- **Exercise prompt**: Look through the data below. Show each line where the string "Bibliotecas" occurs.

- **Itemized modification records**:
• • • • •

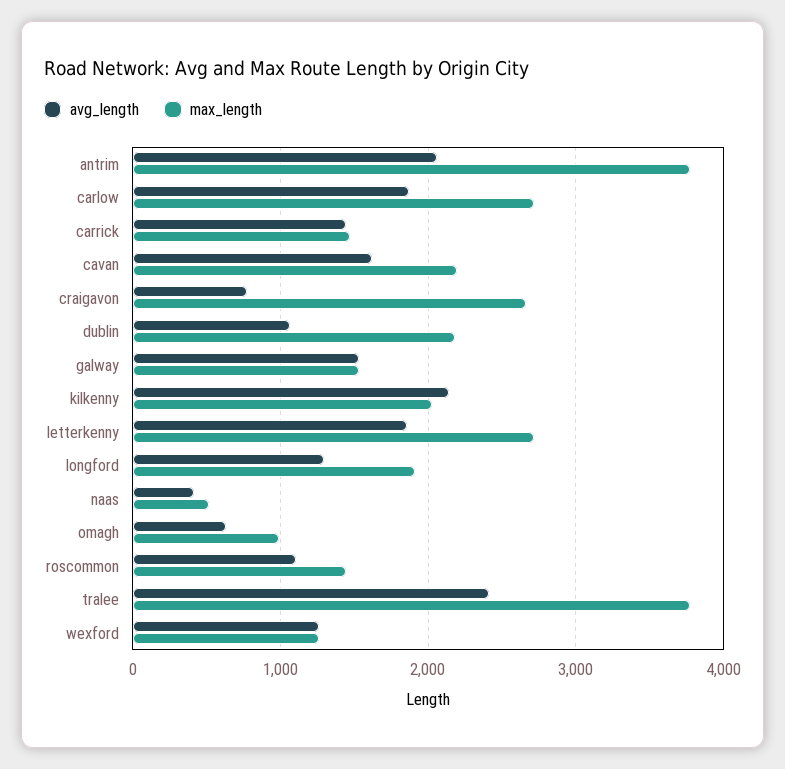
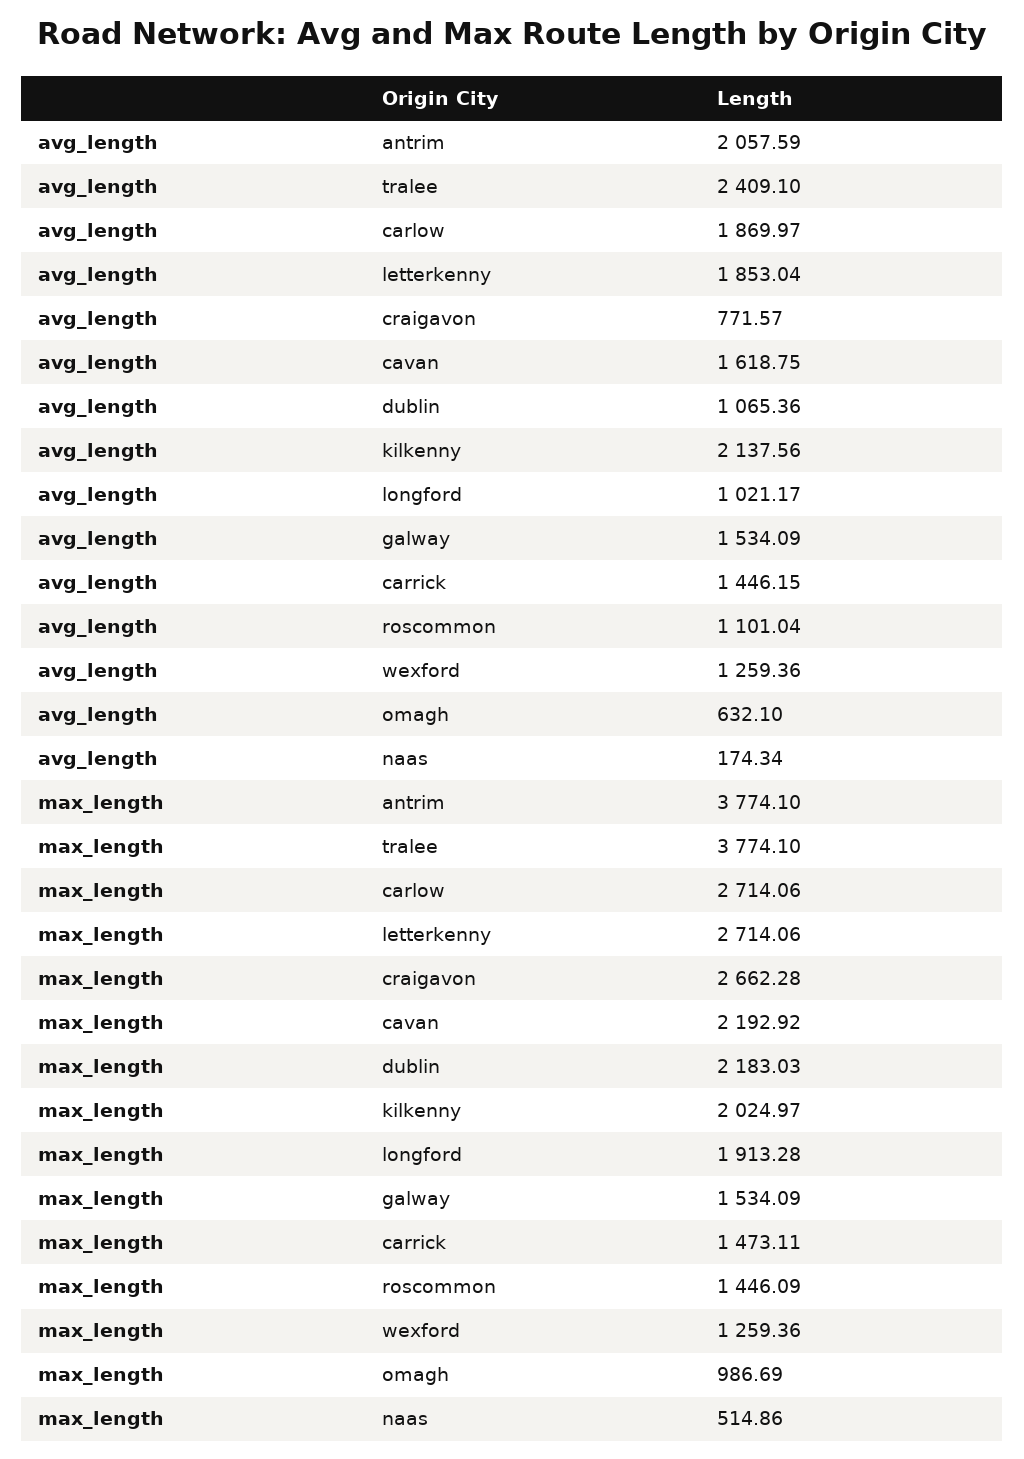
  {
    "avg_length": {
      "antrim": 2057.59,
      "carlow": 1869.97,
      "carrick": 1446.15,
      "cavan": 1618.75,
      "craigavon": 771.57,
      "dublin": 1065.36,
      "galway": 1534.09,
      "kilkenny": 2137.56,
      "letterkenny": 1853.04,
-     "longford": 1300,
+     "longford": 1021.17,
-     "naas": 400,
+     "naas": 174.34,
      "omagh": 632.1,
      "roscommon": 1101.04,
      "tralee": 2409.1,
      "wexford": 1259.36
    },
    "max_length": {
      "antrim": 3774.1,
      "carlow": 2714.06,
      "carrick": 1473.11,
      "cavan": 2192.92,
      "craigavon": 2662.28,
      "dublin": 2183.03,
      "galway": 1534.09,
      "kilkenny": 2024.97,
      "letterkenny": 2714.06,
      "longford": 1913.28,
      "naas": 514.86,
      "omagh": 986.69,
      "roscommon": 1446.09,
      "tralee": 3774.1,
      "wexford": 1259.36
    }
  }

• • • • •

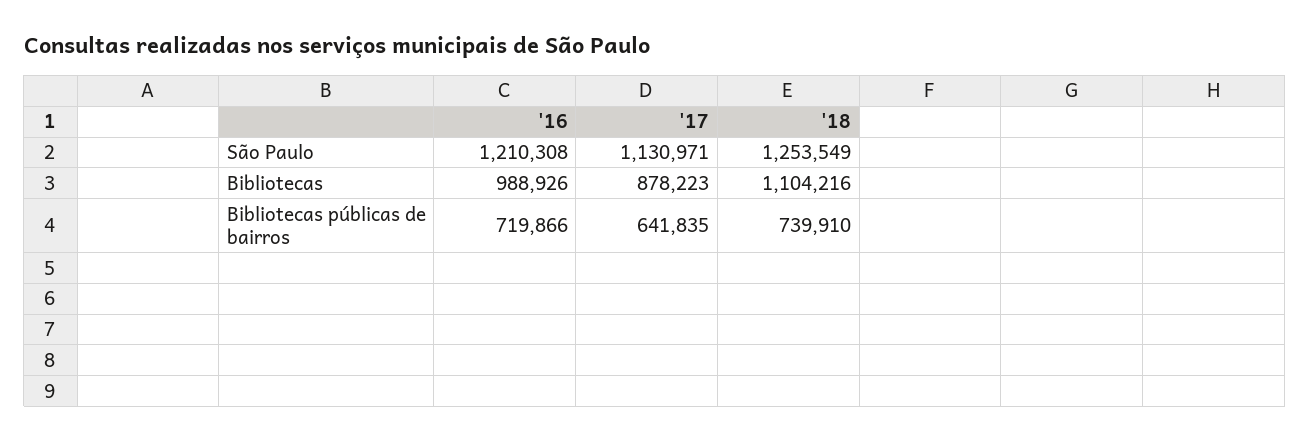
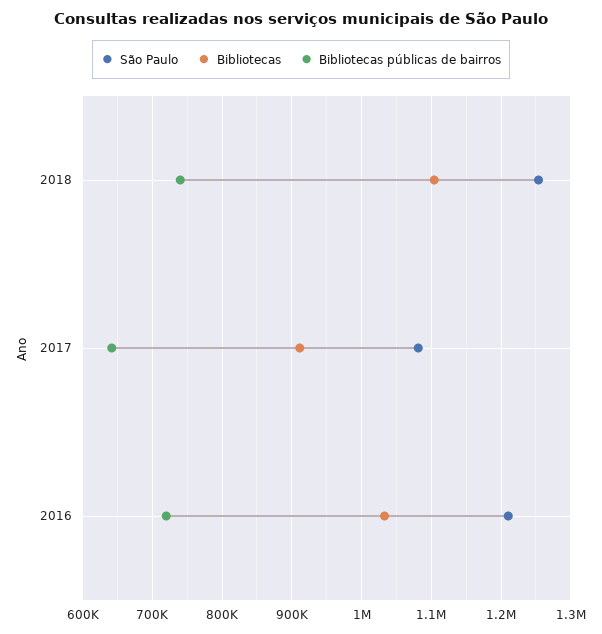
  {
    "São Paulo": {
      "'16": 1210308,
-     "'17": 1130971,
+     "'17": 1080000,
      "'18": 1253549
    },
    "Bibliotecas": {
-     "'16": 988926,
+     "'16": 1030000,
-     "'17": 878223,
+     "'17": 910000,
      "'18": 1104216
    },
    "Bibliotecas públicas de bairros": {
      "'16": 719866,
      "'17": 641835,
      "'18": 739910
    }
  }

• • • • •

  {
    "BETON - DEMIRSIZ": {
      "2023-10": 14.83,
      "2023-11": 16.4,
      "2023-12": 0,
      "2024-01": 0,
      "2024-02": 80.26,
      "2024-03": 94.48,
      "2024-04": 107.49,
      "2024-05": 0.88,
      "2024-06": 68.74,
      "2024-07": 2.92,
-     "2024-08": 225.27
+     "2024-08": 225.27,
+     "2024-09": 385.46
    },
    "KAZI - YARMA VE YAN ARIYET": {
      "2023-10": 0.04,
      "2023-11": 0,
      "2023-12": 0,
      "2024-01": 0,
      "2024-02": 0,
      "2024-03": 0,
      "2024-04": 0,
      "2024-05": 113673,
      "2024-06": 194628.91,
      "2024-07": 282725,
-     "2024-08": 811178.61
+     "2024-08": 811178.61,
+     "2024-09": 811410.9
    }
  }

• • • • •

- **Output for this exercise**:
    "Bibliotecas": {
    "Bibliotecas públicas de bairros": {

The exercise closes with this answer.